Una lettera esplosiva recapitata da un mittente per ora anonimo nella sede dell’Efsa, l’agenzia europea per la sicurezza alimentare che ha sede a Parma. Un plico che, se aperto, avrebbe potuto provocare una fiammata e ferire delle persone, ma che fortunatamente è stato intercettato dai dispositivi di sicurezza dell’Authority prima che giungesse a destinazione. Il pacco è arrivato martedì 7 giugno nel post office dell’Efsa, ma ha subito insospettito gli addetti allo smistamento che hanno il compito di verificare la corrispondenza. La busta infatti riportava il nome di una persona che non fa parte dei dipendenti dell’agenzia ed è stata quindi sottoposta, come tutta la corrispondenza, all’esame di metal detector e raggi x. Dal controllo, è risultato che al suo interno vi fossero fili, una batteria e materiale esplosivo che avrebbero potuto innescare la deflagrazione.

L’emergenza è scattata intorno alle 12,30 e si è protratta fino alle 13,45, anche se all’inizio sembrava si trattasse di un falso allarme.
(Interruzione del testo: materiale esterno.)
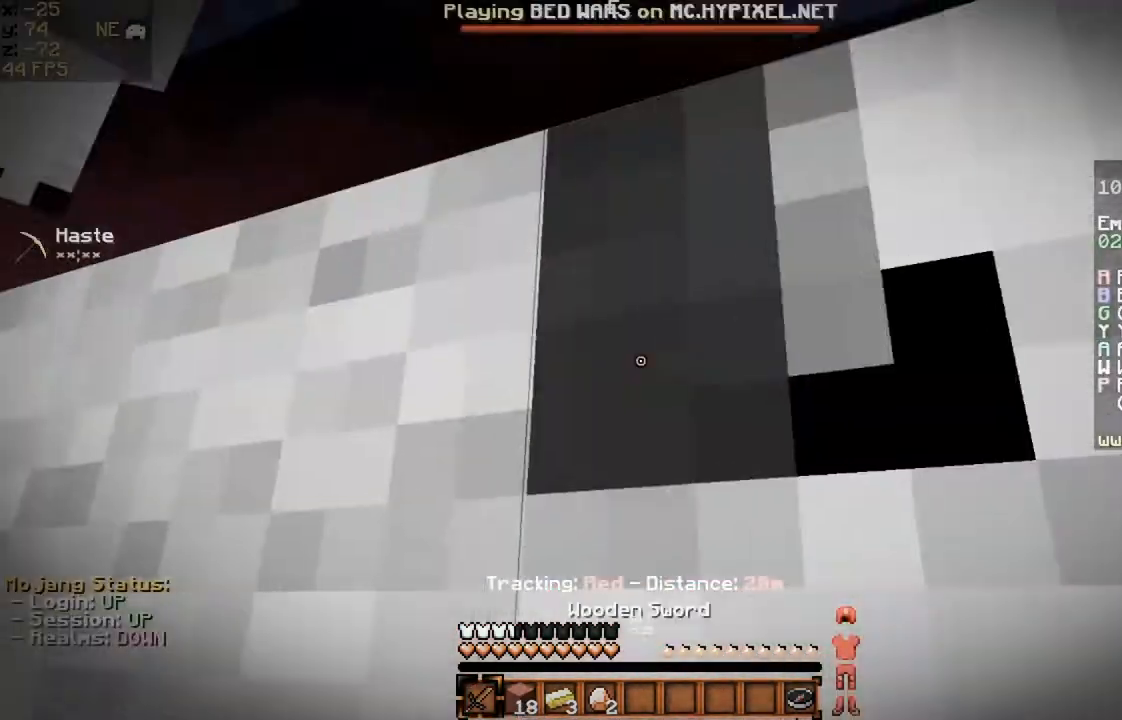
{"keys": ["a"], "mouse": [], "events": [[67, "w", "up"], [100, "mouse_left", "up"], [233, "mouse_left", "down"], [267, "mouse_left", "up"], [433, "mouse_left", "down"], [467, "a", "down"], [467, "mouse_left", "up"]]}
Forze dell’ordine e artificieri hanno fatto evacuare la mensa e il piano -1 dell’edificio, dove si trova l’ufficio postale, e alle 13 circa il pacco è stato fatto brillare nel piazzale davanti gli uffici, per poi essere inviato alla polizia scientifica che eseguirà gli accertamenti sull’ordigno. Sul caso è al lavoro la Procura distrettuale di Bologna, che ha aperto un fascicolo per porto e detenzione di materiale esplodente con l’aggravante di avere agito con finalità di terrorismo. Ad occuparsene sarà il procuratore aggiunto Valter Giovannini, responsabile del gruppo terrorismo, mentre le indagini sono seguite dalla Digos di Parma. La prima ipotesi circolata era quella di un gesto di matrice anarco-insurrezionalista contro le politiche in tema di Ogm, visto che l’Efsa già in passato era stata presa di mira da un gruppo di attivisti. Per ora però non ci sono state rivendicazioni e sul caso c’è il massimo riserbo da parte degli inquirenti.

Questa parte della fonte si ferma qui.